Pictures paired with source code
"""

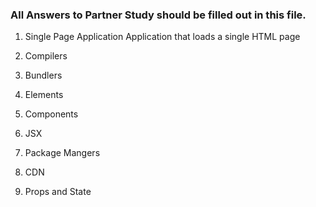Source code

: ### All Answers to Partner Study should be filled out in this file.

1. Single Page Application
Application that loads a single HTML page

2. Compilers

3. Bundlers

4. Elements

5. Components

6. JSX

7. Package Mangers

8. CDN

9. Props and State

"""

▶ WORK REQUEST:
Beginning with the line that has "2. Compilers", set down every line of the entries above through the final one, unchanged.

▶ REPLY TO THE EXERCISE:
2. Compilers

3. Bundlers

4. Elements

5. Components

6. JSX

7. Package Mangers

8. CDN

9. Props and State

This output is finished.